Migration from the Newly Independent States: 25 Years After the Collapse of the USSR
After the dissolution of the USSR on December 26, 1991, virtually overnight, populations of most former Soviet republics were given the right to leave their country. Following this, the post-Soviet states have become one of the centers of global migration movements. Furthermore, migration flows among the former Soviet republics were transformed from an internal phenomenon to an external one. This "Great Migration," in which millions of people are involved, motivates this book, in which authors from 15 countries have teamed up to summarize the movement of population over the post-Soviet territories, both within the newly independent states and to and from other countries over the past 25 years. This book focuses on the volume of migration flows, the number and sociodemographic characteristics of migrants, migration determinants and the situation of migrants in receiving countries.
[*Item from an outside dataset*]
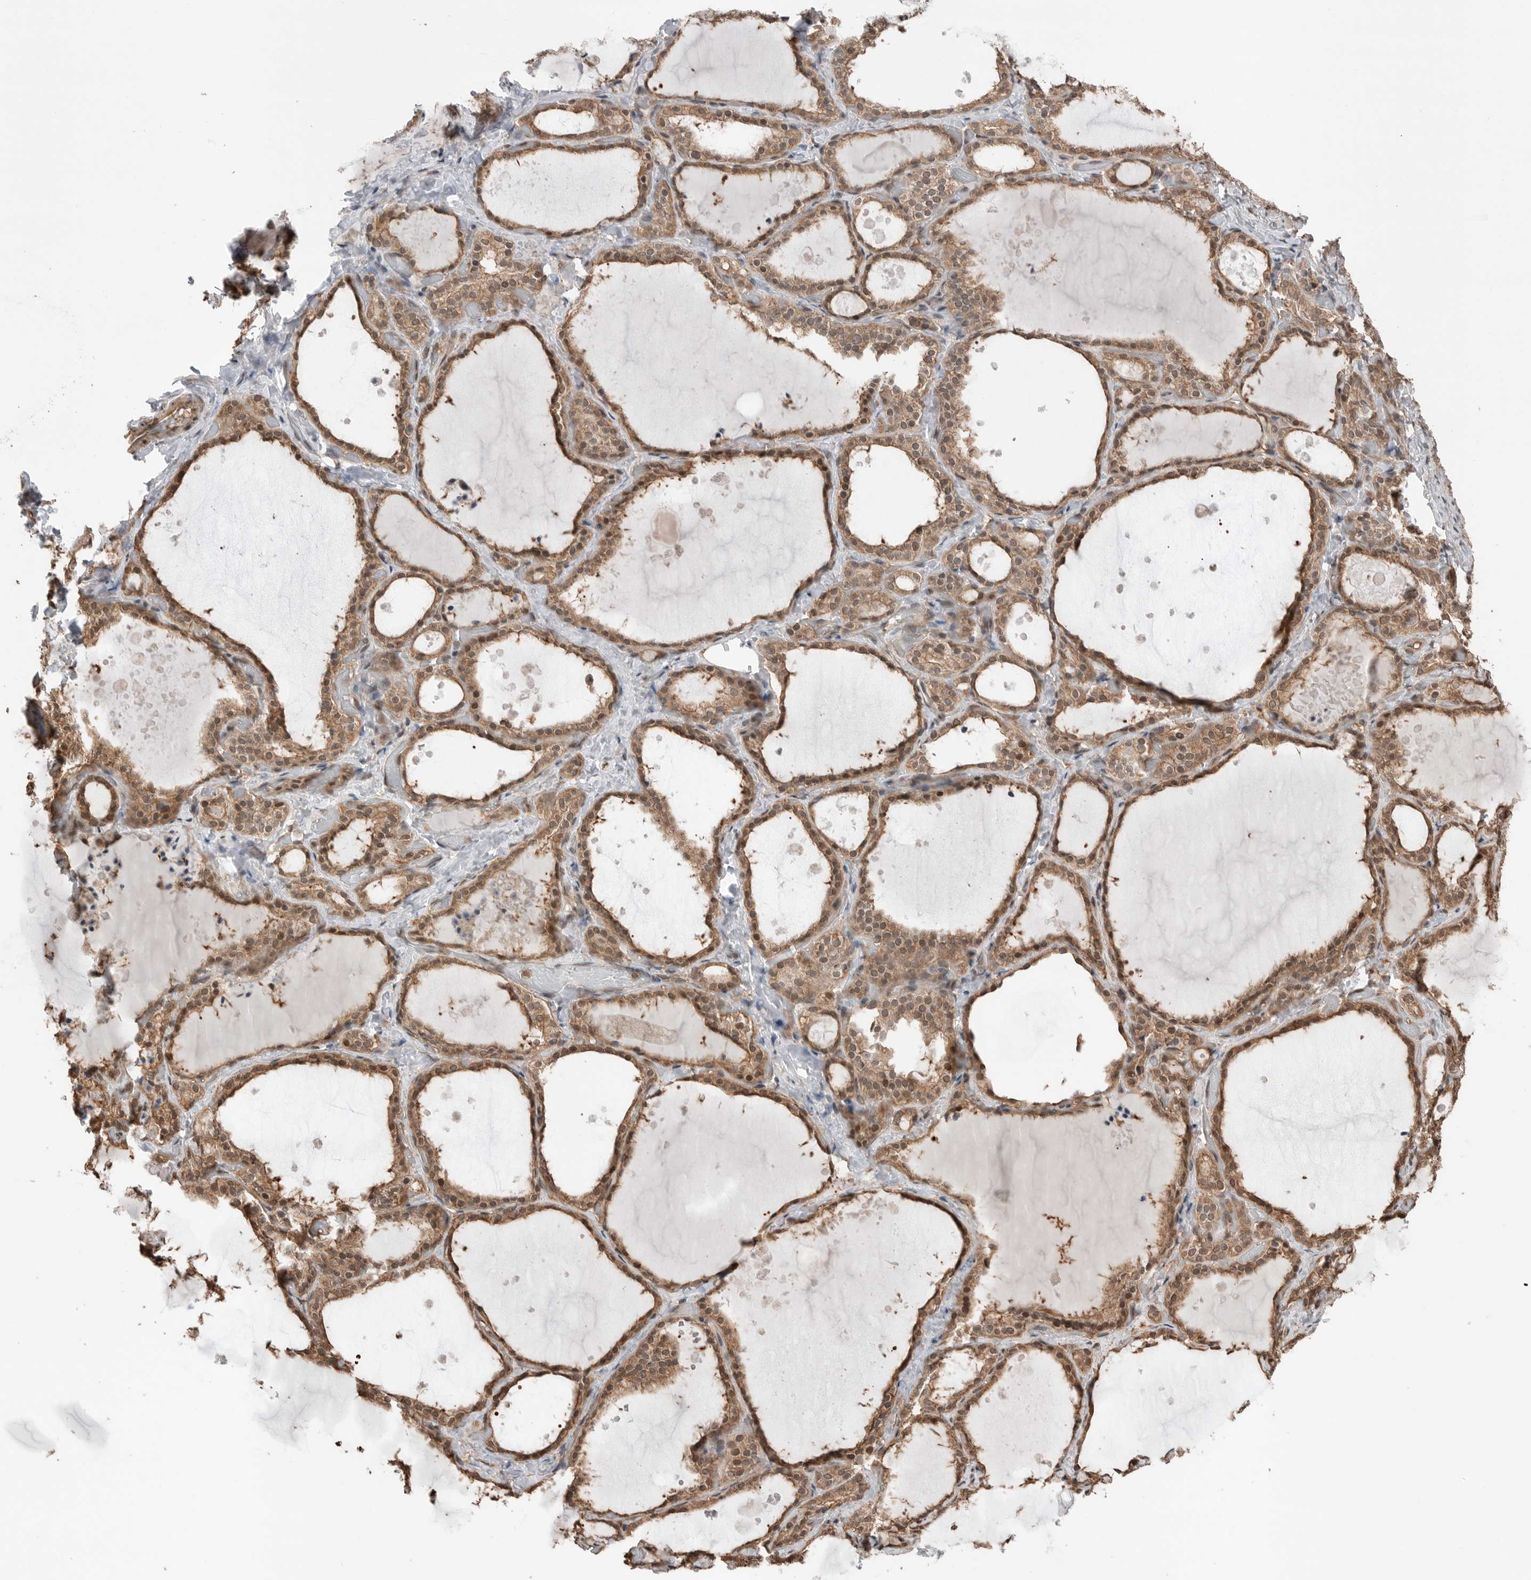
{"staining": {"intensity": "moderate", "quantity": ">75%", "location": "cytoplasmic/membranous,nuclear"}, "tissue": "thyroid gland", "cell_type": "Glandular cells", "image_type": "normal", "snomed": [{"axis": "morphology", "description": "Normal tissue, NOS"}, {"axis": "topography", "description": "Thyroid gland"}], "caption": "Unremarkable thyroid gland was stained to show a protein in brown. There is medium levels of moderate cytoplasmic/membranous,nuclear expression in about >75% of glandular cells. The protein is shown in brown color, while the nuclei are stained blue.", "gene": "PEAK1", "patient": {"sex": "female", "age": 44}}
The authors, who include demographers, economists, geographers, anthropologists, sociologists, and political scientists, use varying methods in their contributions, which are informed by their research areas and disciplinary traditions. They rely on all available sources of information: censuses, administrative statistics, the results of mass sample surveys, and in-depth interviews.
Post-Soviet population movements represent a major contemporary migration network, and because they form an important demographic background to ongoing political, economic, and social change in Eurasia. The editors thus hope this volume will appeal not only to the scientific community, but also to other readers who seek to understand the role of migration in the development of post-Soviet states and their relations with the rest of the world.